Management teams were able to view rollup reports at the program and portfolio level, keeping track of progress in real-time, rather than from static reports that captured a snapshot for teams and programs. In a constantly moving environment with multiple teams, projects, and programs all interlaced, static reports are already old news.
In addition to setting them up with a shared language via metrics tracked on standard dashboards, Valiantys cleaned up the use of custom fields and established a cross-functional team to steer the use of Jira in both development and leadership areas. The Jira Advisory board was set up, with clear terms of reference, and as a consequence, a new mechanism for change management was established. Decisions can now be made more quickly, based on rapid impact assessments and then changes can be executed and documented.

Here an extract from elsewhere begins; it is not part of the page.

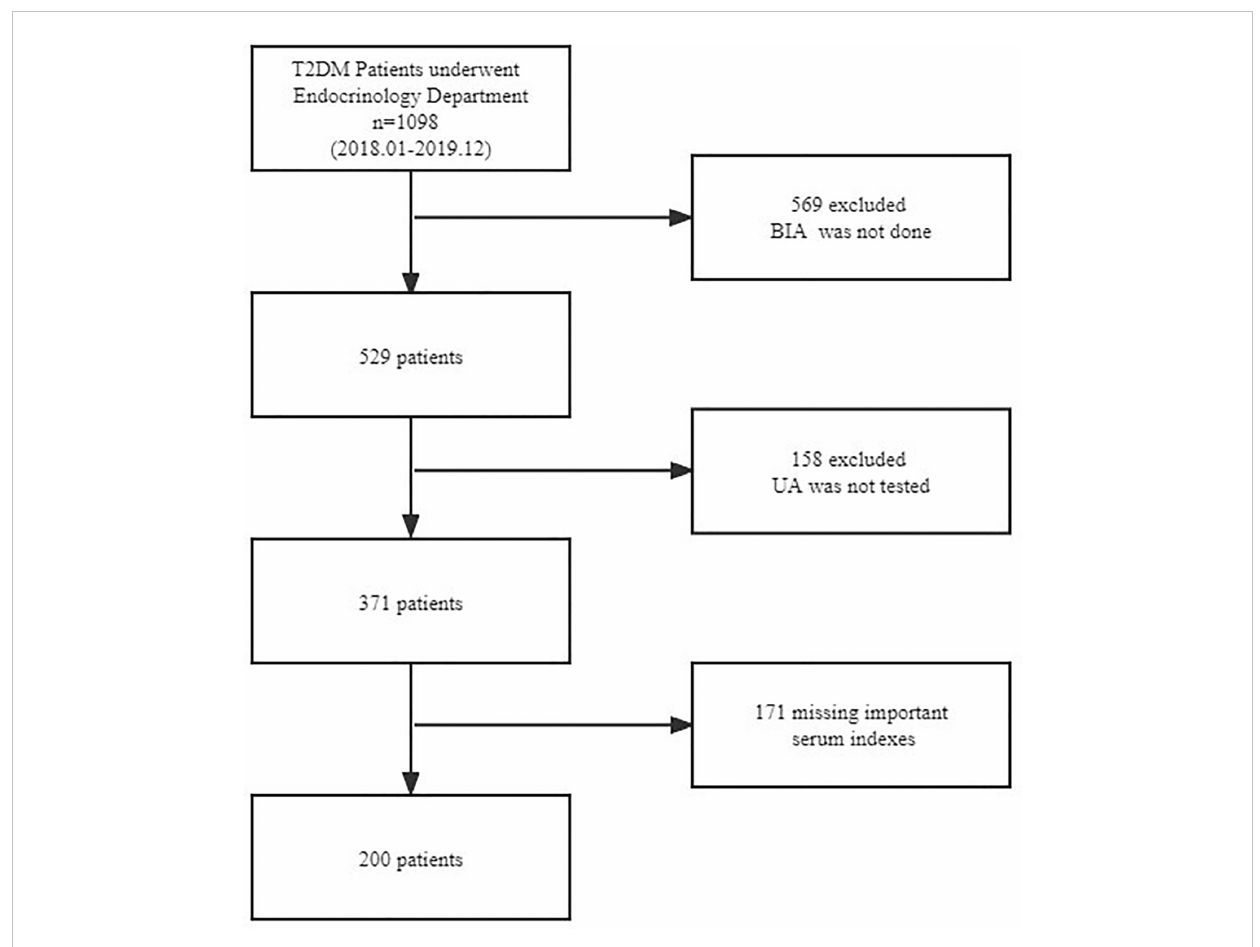
FIGURE 1 Flowchart of participant selection. T2DM, type 2 diabetes mellitus; BIA, bioelectrical impedance analysis; UA, uric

That’s the governance part of the solution.
A good problem to have
We are privileged to work with organizations that are committed in their use of agile at scale, in all its variations. They are awesome to observe: their passion and capacity for delivering at speed are truly exciting to witness. When your organization reaches this pinnacle, where its own success has bred a fast-moving culture, hungry to keep collaborating at pace, with an eye toward optimization, it is a good place to be. It’s a normal common problem, that stems from having embedded the agile mindset in the culture. If you encounter this scenario, it’s a landmark in your growth as an organization.
Our client exemplified this: they wanted to continue improving, sustaining their momentum, and, in fact, making it more consistent and predictable. They had the acuity to know that they knew they needed to bring experts in to provide the objective overview and detailed practical knowledge of how to help them step up to the next level. The Valiantys Agile at Scale practice is peopled with highly skilled professionals who represent ‘the best of the best’ worldwide. They blend big-picture thinking and attention to micro-detail, plus they know the tools and methodologies inside out and back to front. The consultants in this practice identify what value is, and deliver it with an energy and dynamism that has its own magnetism and motivational currency. They are part of the solution.